Stefano Agnoli, Corriere della Sera: San Marino e Vaticano, la luce sul conto delle bollette italiane

Stefano Agnoli, Corriere della Sera: San Marino e Vaticano, la luce sul conto delle bollette italiane

Corriere della Sera

Il caso. Gli obiettivi di risparmio e i 104 Megawatt garantiti ogni anno dal governo

San Marino e Vaticano, la luce sul conto delle bollette italiane

Gli accordi e la possibile revisione con il taglio degli aiuti

Stefano Agnoli

MILANO — Togliere a chi ha avuto troppo e restituire a chi ha dato di più. E’ l’obiettivo del decreto «taglia-bollette», che a breve passerà all’esame del Parlamento. Non è dato ancora sapere, però, se i sacrifici toccheranno anche il Vaticano e la Repubblica di San Marino, «stati esteri» che fino ad oggi hanno beneficiato di un regime del tutto speciale, finanziato in ultima istanza dalle bollette dei consumatori italiani. Per il momento pare di no, anche se nella lista iniziale degli interventi del ministero il capitolo delle due “enclave” era ben presente. Non che si tratti di cifre stratosferiche: il «regalo» energetico che lo Stato fa ogni anno alla Santa Sede e alla Repubblica del Titano ha un valore di 15-16 milioni di euro, ripartiti più o meno a metà. Il taglio, sempre nelle intenzioni, avrebbe quindi un valore più simbolico che altro («tutti devono fare la loro parte»), aggiungendosi però alle altre misure dello stesso tenore, quelle che colpiscono le energie rinnovabili fino alle Ferrovie e ai pensionati Enel.
Ci sono però diversi ostacoli. La Santa Sede, ad esempio, è un cliente delicato, e in generale non è con un decreto dello Stato italiano che si possono modificare accordi «internazionali». Proprio così, perché proprio per il fatto di essere due Stati sovrani, e due «enclave» circondate dal territorio italiano, Vaticano e San Marino devono poter accedere a un corridoio di fornitura esterno.
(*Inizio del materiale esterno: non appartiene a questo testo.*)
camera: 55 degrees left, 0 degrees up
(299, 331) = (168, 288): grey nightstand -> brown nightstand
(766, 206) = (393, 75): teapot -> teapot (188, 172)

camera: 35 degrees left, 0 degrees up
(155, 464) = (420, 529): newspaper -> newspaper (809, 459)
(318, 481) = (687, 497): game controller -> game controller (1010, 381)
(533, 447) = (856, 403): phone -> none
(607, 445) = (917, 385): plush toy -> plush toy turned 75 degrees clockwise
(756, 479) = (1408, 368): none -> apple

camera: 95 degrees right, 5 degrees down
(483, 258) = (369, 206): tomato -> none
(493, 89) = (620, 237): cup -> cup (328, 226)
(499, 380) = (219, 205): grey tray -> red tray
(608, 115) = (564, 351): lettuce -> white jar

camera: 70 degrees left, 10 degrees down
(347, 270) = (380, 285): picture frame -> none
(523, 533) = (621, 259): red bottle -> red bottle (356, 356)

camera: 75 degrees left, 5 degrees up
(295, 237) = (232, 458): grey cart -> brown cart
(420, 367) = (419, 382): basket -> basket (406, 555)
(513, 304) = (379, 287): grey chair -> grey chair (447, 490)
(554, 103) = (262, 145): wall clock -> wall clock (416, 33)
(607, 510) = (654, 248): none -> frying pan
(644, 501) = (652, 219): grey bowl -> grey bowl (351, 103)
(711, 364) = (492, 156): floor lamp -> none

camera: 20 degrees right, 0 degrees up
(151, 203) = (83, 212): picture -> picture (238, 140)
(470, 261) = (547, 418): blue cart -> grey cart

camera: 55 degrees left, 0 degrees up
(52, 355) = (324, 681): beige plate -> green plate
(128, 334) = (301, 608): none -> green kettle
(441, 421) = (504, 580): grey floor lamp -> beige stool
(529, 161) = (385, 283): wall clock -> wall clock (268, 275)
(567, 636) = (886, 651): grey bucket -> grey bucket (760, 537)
Cosa alla quale lo Stato italiano provvede ogni anno, garantendo sempre per decreto una quota della capacità di importazione di energia elettrica dalla Francia (per il Vaticano) e dalla Svizzera (per San Marino). Energia «preziosa» e aggiudicata con delle aste perché costa molto meno di quella prodotta in Italia. Per la Santa Sede si tratta di 50 Megawatt e per la Repubblica di 54 Megawatt. Ai valori di asta (circa 16 euro a Megawattora) i due lotti valgono appunto 7-8 milioni di euro l’uno. A questo punto che cosa accade? Che i due Stati esteri si accordano con due fornitori italiani (Acea a Roma, Enel per il monte Titano), scambiando la capacità di importazione con l’elettricità che a loro serve. In più, secondo qualche maligno, sfruttando non solo l’opportunità di ricevere l’elettricità a costi bassissimi (quelli del trasporto). Ma anche quella di ricavare qualche provento extra: San Marino ad esempio, che ha circa 32mila abitanti, consuma ogni anno il 60% dell’elettricità alla quale avrebbe diritto grazie alla riserva garantita dallo Stato italiano (270 mila Megawattora su circa 470mila). E il resto?
Potrà cambiare in futuro la situazione, all’insegna di maggiore trasparenza ed equità? La disponibilità delle parti, almeno in via informale, ci sarebbe, ma i due casi sono diversi. Per il Vaticano la garanzia di energia elettrica sarebbe addirittura contemplata dai Patti Lateranensi del 1929 (l’articolo 6), che forse dovrebbero essere modificati. Pare inoltre che l’amministrazione vaticana si sia «dimenticata» di segnalare il proprio diritto per il 2014, e infatti nel decreto import del ministero dello Sviluppo di fine dicembre scorso la riserva di 50 Megawatt per la Santa Sede non è stata riconfermata. Tra fine febbraio e fine marzo l’errore sarebbe stato segnalato al governo italiano, ma poi la staffetta Letta-Renzi (e Zanonato-Guidi) avrebbe rallentato la correzione del ministero. A quel punto, viste le intenzioni di «risparmio» del governo, il Vaticano avrebbe manifestato la sua disponibilità ad accettare un taglio in linea con il 10% medio che l’esecutivo vorrebbe portare a casa. Si vedrà.
San Marino, invece, per i suoi 54 Megawatt vanta un diritto decennale, ribadito da un accordo con l’Italia del 2011. In teoria le cose potrebbero andare avanti così fino al 2020. Ma anche in questo caso è possibile che, bontà sua, la Repubblica accetti di avviare una trattativa. Il margine ci sarebbe.